Amerikanische Forscher sind immer für Erkenntnisse gut, die oberflächlich betrachtet banal scheinen. Wenn man genauer nachdenkt, erschließen sich durch die empirische Überprüfung von Binsenwahrheiten jedoch tiefe Erkenntnisse. So haben Psychologen der Universität Princeton herausgefunden, dass bei einem Börsengang Unternehmen mit einem Namen, der einfach auszusprechen ist, besser abschneiden, als solche, die nicht so zungenschmeichlerisch benamst sind. So hat beim fiktiven IPO eine Testfirma namens "Mayville" besser abgeschnitten als eine andere namens "Ulymnius". Nach ein paar Tagen nimmt der Effekt ab, in den ersten Tagen beträgt der Unterschied zwischen dem Portfolio mit "guten" Namen und jenem mit "schlechten" Namen über zehn Prozent der Investition.

Investoren lassen ihr Geld also lieber bei einem Unternehmen, dessen Namen irgendwie bekannt klingt. Das belegt einerseits, dass geschäftliche Entscheidungen nicht so rational sind, wie sie gerne dargestellt werden. Andererseits stellt das UnternehmensgründerInnen und Markenmacher vor eine große Herausforderung: Es gilt, einen Namen zu schaffen, der noch nie da war, aber so klingt, als wäre er schon immer da gewesen.

Schon der erste Teil, die Einzigartigkeit, ist mehr als fordernd. In unserer Erfahrung fallen zwischen 80 und 90 Prozent aller Namensideen weg, weil sie schon von anderen Unternehmen benutzt werden oder zumindest die entsprechenden Internet-Domains besetzt sind. So kommen jene komplizierten und wenig nachvollziehbaren Marken- und Unternehmensnamen zustande, die in der Princeton-Studie abgewertet werden: Die einfachen Lösungen waren scheinbar schon alle weg. Oft verlässt man sich deshalb auf computergenerierte Silbenkombinationen, die maximale Einzigartigkeit und gute Voraussetzungen für den Markenschutz bieten.

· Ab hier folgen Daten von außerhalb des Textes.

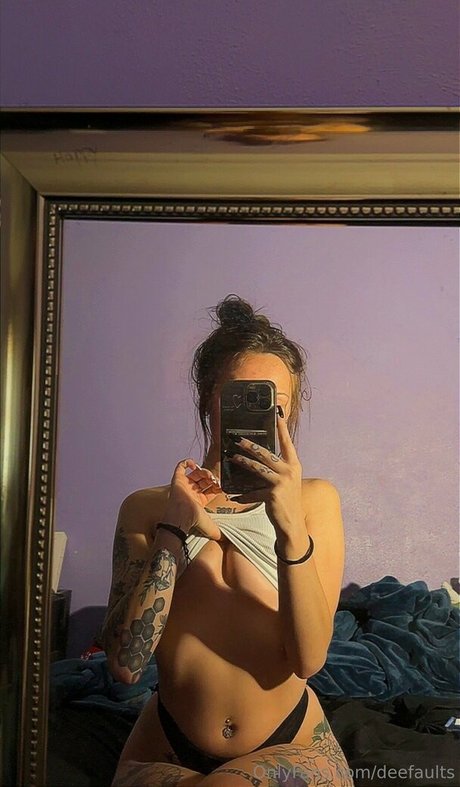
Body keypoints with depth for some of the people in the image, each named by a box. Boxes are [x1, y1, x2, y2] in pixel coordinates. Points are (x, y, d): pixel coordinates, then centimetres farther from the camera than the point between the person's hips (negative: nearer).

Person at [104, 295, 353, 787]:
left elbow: (308, 659, -15)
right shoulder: (146, 509, -2)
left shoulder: (314, 500, -4)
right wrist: (175, 529, -19)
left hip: (292, 745, 0)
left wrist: (290, 526, -29)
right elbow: (125, 664, -13)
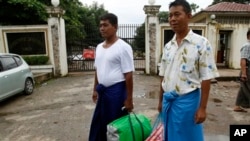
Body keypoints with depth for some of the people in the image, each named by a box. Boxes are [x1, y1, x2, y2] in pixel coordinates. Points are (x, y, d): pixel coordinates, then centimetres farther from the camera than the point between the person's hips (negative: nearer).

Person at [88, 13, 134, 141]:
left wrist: (129, 99, -15)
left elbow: (128, 75, -15)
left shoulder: (123, 47, -13)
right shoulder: (99, 47, 9)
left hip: (117, 90, -7)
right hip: (102, 90, 7)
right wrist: (95, 89, 16)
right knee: (98, 125, 18)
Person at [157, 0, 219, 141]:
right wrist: (161, 100, 13)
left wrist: (202, 108, -11)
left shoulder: (201, 43, -10)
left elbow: (206, 78, -10)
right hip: (168, 100, 6)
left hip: (187, 100, -5)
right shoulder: (168, 46, 6)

Mit dem entsprechenden Budget kann man selbstverständlich jedes Wort zur Marke machen. Die Princeton-Studie belegt aber, dass es diese Kunstprodukte schwerer haben als Namen, die Anleihen an bekannte Sprachen nehmen und dadurch Assoziationen wecken. Der Weg zu diesen Namen ist zugegebenermaßen steiniger geworden, der Schlüssel bleibt aber derselbe: menschliche Kreativität, gepaart mit gesundem Durchhaltevermögen. Denn wer schon nach der 40. Idee aufgibt, wird kaum fündig werden.